Please copy every record below exactly, leaving out the pictures.

═════ RECORDS

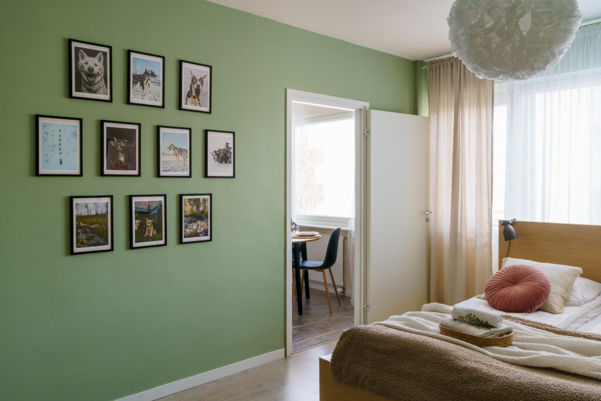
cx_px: 300
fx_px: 467
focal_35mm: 28
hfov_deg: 65.5
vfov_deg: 46.4
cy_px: 200
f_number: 11
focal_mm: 28
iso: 100
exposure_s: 1.6
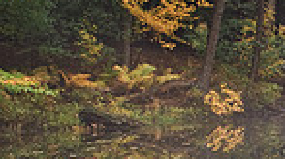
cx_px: 469
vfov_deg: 8.2
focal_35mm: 145
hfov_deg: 13.7
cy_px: 190
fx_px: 1094
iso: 400
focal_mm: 35
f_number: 8
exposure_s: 1/60
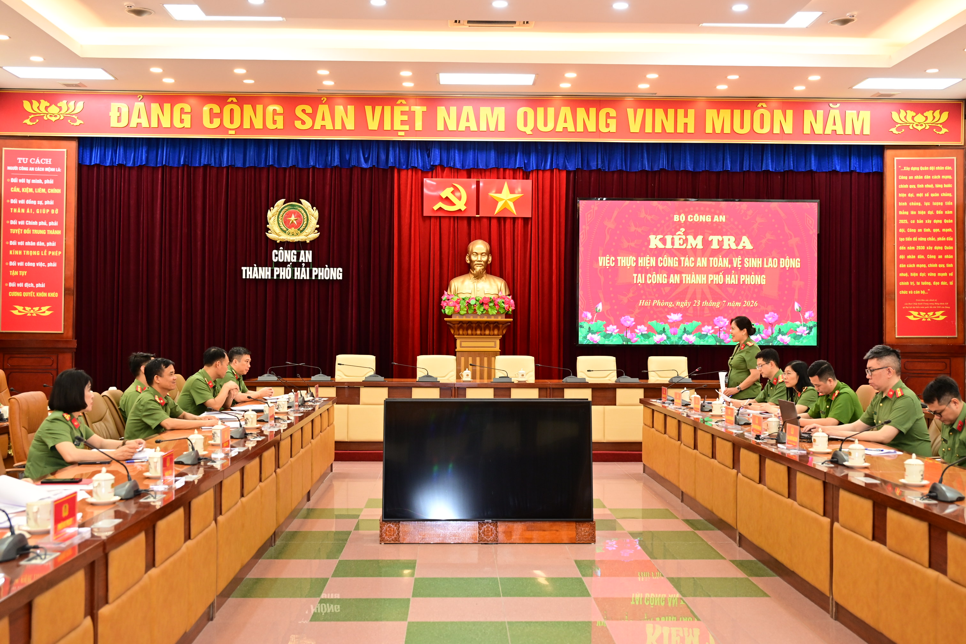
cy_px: 322
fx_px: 1073
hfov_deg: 48.5
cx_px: 483
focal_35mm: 40
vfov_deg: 33.4
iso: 1600
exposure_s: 1/125
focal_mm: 40
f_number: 4
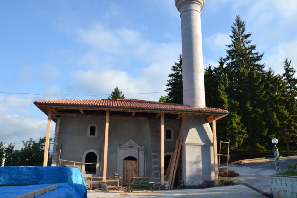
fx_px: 260
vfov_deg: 41.7
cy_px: 99
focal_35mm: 32
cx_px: 148
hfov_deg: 59.5
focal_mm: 21
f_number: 6.3
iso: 100
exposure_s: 1/160
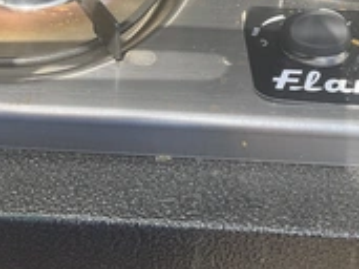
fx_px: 705
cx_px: 126
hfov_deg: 28.4
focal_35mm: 68
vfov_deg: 21.2
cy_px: 36
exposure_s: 1/683
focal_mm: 3
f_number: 1.8
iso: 25
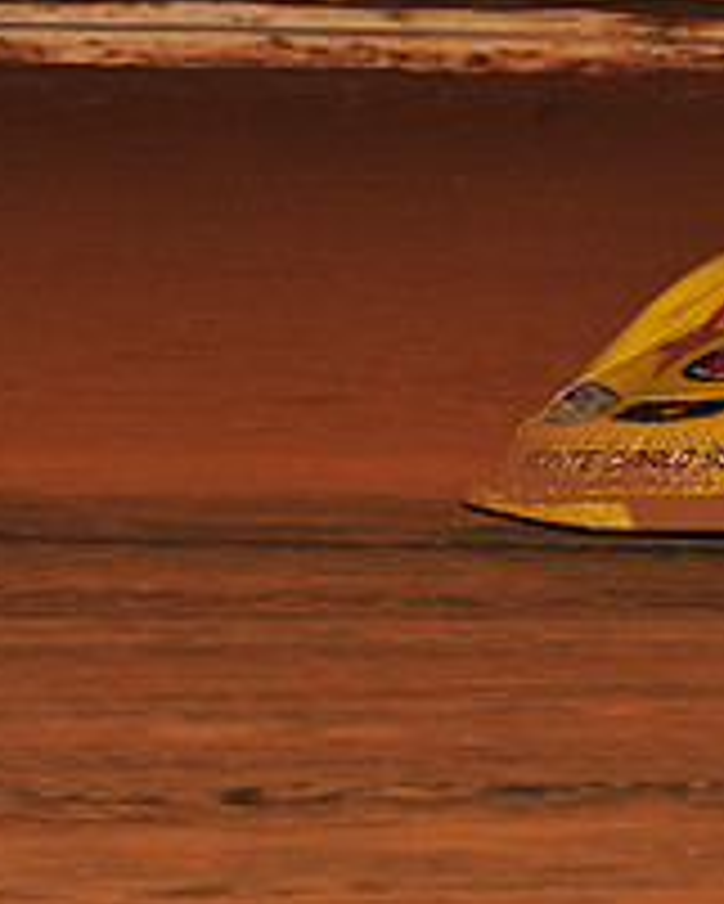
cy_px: 288
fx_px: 7226
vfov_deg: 7.2
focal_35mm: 270
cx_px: 1201
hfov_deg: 5.7
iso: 800
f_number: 6.3
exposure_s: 1/320
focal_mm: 100
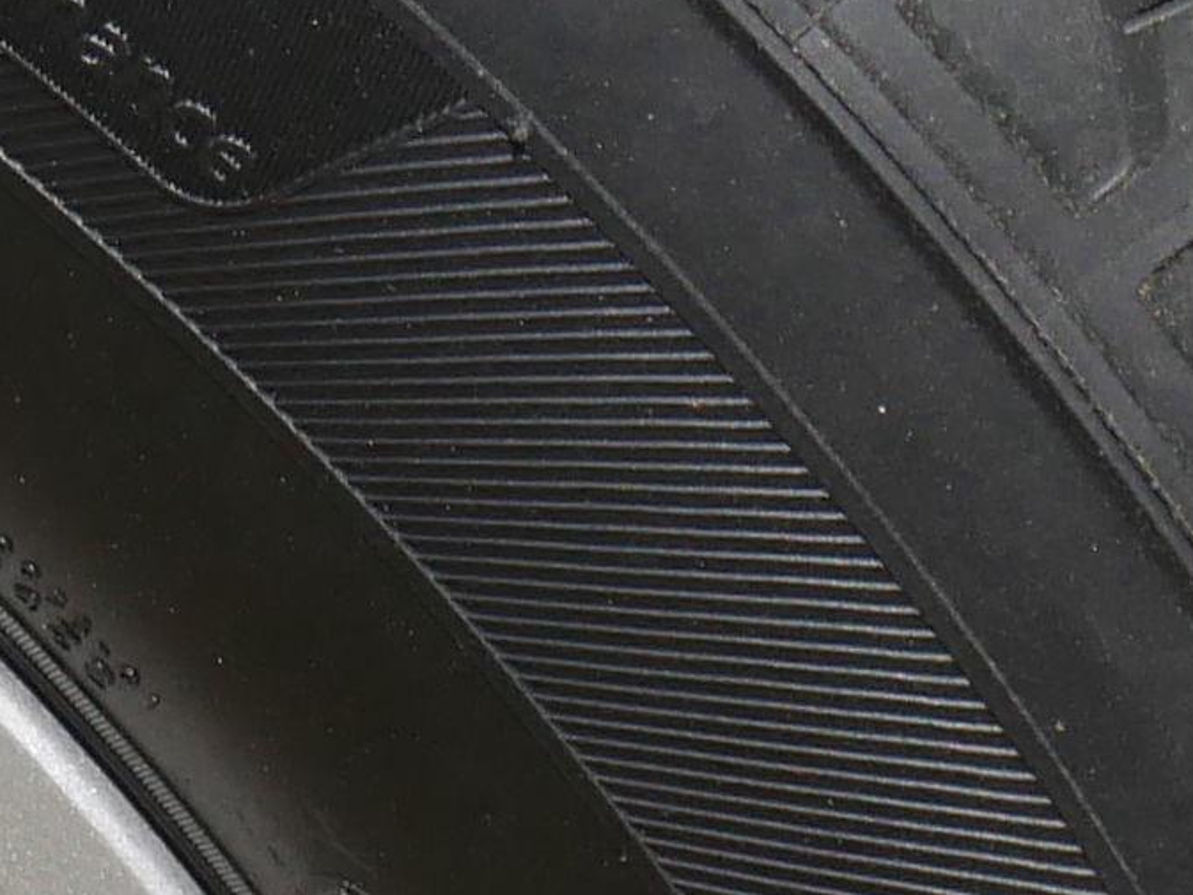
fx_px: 6584
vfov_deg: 7.7
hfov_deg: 9.7
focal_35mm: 191
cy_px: 1173
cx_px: -1152
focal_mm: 14
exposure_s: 1/640
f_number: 8
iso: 200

══════════

RESPONSE FOR THIS EXERCISE
cx_px: 300
fx_px: 467
focal_35mm: 28
hfov_deg: 65.5
vfov_deg: 46.4
cy_px: 200
f_number: 11
focal_mm: 28
iso: 100
exposure_s: 1.6
cx_px: 469
vfov_deg: 8.2
focal_35mm: 145
hfov_deg: 13.7
cy_px: 190
fx_px: 1094
iso: 400
focal_mm: 35
f_number: 8
exposure_s: 1/60
cy_px: 322
fx_px: 1073
hfov_deg: 48.5
cx_px: 483
focal_35mm: 40
vfov_deg: 33.4
iso: 1600
exposure_s: 1/125
focal_mm: 40
f_number: 4
fx_px: 260
vfov_deg: 41.7
cy_px: 99
focal_35mm: 32
cx_px: 148
hfov_deg: 59.5
focal_mm: 21
f_number: 6.3
iso: 100
exposure_s: 1/160
fx_px: 705
cx_px: 126
hfov_deg: 28.4
focal_35mm: 68
vfov_deg: 21.2
cy_px: 36
exposure_s: 1/683
focal_mm: 3
f_number: 1.8
iso: 25
cy_px: 288
fx_px: 7226
vfov_deg: 7.2
focal_35mm: 270
cx_px: 1201
hfov_deg: 5.7
iso: 800
f_number: 6.3
exposure_s: 1/320
focal_mm: 100
fx_px: 6584
vfov_deg: 7.7
hfov_deg: 9.7
focal_35mm: 191
cy_px: 1173
cx_px: -1152
focal_mm: 14
exposure_s: 1/640
f_number: 8
iso: 200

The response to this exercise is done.